Ran He
Publications
Understanding and Mitigating Spurious Signal Amplification in Test-Time Reinforcement Learning for Math Reasoning
Test-time reinforcement learning (TTRL) always adapts models at inference time via pseudo-labeling, leaving it vulnerable to spurious optimization signals from label noise. Through an empirical study, we observe that responses with medium consistency form an ambiguity region and constitute the primary source of reward noise. Crucially, we find that such spurious signals can be even amplified through group-relative advantage estimation. Motivated by these findings, we propose a unified framework, Debiased and Denoised test-time Reinforcement Learning (DDRL), to mitigate spurious signals. Concretely, DDRL first applies a frequency-based sampling strategy to exclude ambiguous samples while maintaining a balanced set of positive and negative examples. It then adopts a debiased advantage estimation with fixed advantages, removing the bias introduced by group-relative policy optimization. Finally, DDRL incorporates a consensus-based off-policy refinement stage, which leverages the rejection-sampled dataset to enable efficient and stable model updates. Experiments on three large language models across multiple mathematical reasoning benchmarks demonstrate that DDRL consistently outperforms existing TTRL baselines. The code will soon be released at https://github.com/yuyongcan/DDRL.

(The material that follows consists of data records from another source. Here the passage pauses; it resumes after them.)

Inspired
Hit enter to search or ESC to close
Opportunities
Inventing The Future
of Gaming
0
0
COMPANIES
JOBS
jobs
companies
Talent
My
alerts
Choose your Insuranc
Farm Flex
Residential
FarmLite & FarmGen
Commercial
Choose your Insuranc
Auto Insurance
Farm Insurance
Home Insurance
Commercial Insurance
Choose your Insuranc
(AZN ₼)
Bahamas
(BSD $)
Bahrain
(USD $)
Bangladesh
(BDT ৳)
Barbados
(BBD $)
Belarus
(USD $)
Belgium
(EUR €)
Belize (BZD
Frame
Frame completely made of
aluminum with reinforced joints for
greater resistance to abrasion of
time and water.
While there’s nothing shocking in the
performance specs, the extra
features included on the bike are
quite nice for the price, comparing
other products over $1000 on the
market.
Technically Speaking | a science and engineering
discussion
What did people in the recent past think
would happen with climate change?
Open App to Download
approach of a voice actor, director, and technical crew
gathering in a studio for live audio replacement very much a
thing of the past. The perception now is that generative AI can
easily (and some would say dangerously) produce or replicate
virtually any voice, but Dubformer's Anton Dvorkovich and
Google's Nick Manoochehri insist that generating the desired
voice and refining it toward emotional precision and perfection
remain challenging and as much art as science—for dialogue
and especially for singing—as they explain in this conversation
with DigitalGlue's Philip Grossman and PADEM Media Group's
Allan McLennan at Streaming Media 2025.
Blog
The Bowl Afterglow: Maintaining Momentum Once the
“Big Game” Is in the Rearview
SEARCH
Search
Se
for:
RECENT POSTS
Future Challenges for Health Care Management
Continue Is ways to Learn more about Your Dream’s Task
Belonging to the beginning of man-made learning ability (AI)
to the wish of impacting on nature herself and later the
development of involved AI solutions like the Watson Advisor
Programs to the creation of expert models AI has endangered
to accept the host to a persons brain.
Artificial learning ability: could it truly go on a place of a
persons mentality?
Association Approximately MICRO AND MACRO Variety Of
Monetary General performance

The Trinity of Consistency as a Defining Principle for General World Models
The construction of World Models capable of learning, simulating, and reasoning about objective physical laws constitutes a foundational challenge in the pursuit of Artificial General Intelligence. Recent advancements represented by video generation models like Sora have demonstrated the potential of data-driven scaling laws to approximate physical dynamics, while the emerging Unified Multimodal Model (UMM) offers a promising architectural paradigm for integrating perception, language, and reasoning. Despite these advances, the field still lacks a principled theoretical framework that defines the essential properties requisite for a General World Model. In this paper, we propose that a World Model must be grounded in the Trinity of Consistency: Modal Consistency as the semantic interface, Spatial Consistency as the geometric basis, and Temporal Consistency as the causal engine. Through this tripartite lens, we systematically review the evolution of multimodal learning, revealing a trajectory from loosely coupled specialized modules toward unified architectures that enable the synergistic emergence of internal world simulators. To complement this conceptual framework, we introduce CoW-Bench, a benchmark centered on multi-frame reasoning and generation scenarios. CoW-Bench evaluates both video generation models and UMMs under a unified evaluation protocol. Our work establishes a principled pathway toward general world models, clarifying both the limitations of current systems and the architectural requirements for future progress.